Elections are due next year since nationwide protests hit Iran following Amini’s death in September 2022.

Conservatives dominate the current Iranian parliament, as a number of reformist and moderate candidates were kicked out in the last session in 2020.

The widespread and controversial exclusion of these candidates was attributed to the decline in electoral participation, as only 42.57 percent of voters went to the polls across the country.

One in four Iranians took part in the capital Tehran, the largest electoral district, with the participation rate reaching 26 percent, the lowest rate recorded since the 1979 revolution.
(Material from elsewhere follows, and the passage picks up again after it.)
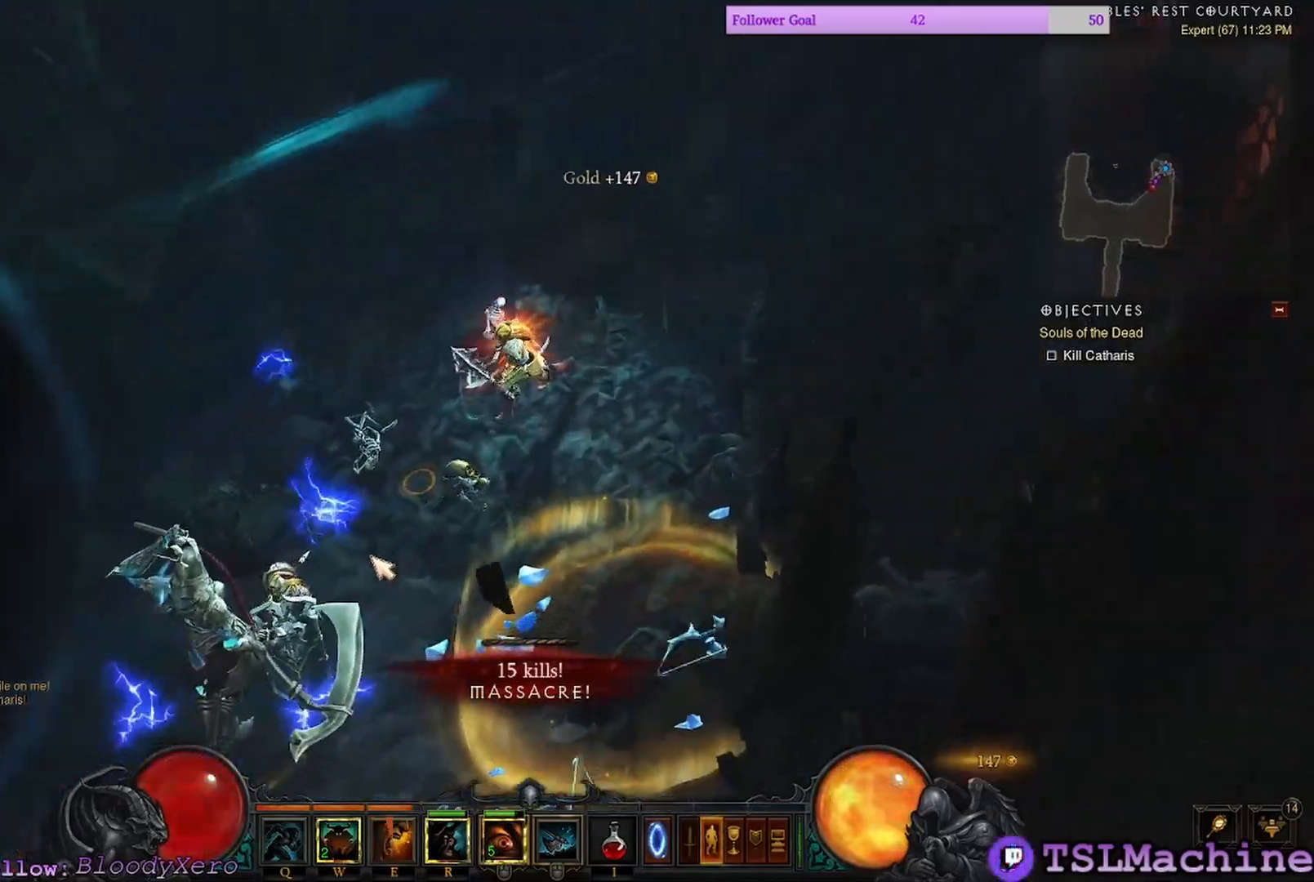
{"keys": [], "mouse": ["right"], "events": [[300, "mouse_right", "down"], [433, "mouse_left", "up"]]}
On Thursday, Supreme Leader Ali Khamenei called for all necessary efforts to ensure “spirited elections” next March. This happened during his meeting with members of the Guardian Council, which has the power to determine the eligibility of candidates for election.

For his part, Iranian President Ibrahim Raisi confirmed that his government has “no candidate” for the parliamentary elections and is “only trying to encourage increased participation” with the participation of “all political elements”.

For their part, reformers fear a repeat of the situation in 2020, when many of their candidates were excluded from running in the battle after many of them were kicked out in the primary.

The reformist newspaper “Hum Mihin” wrote that figures of this political movement realized that the 12-member Guardian Council realized that “even if reformists were known, only a few of them would be approved”. Six of them elect the president of Iran, and six are named by the chief justice, who is appointed by the supreme leader.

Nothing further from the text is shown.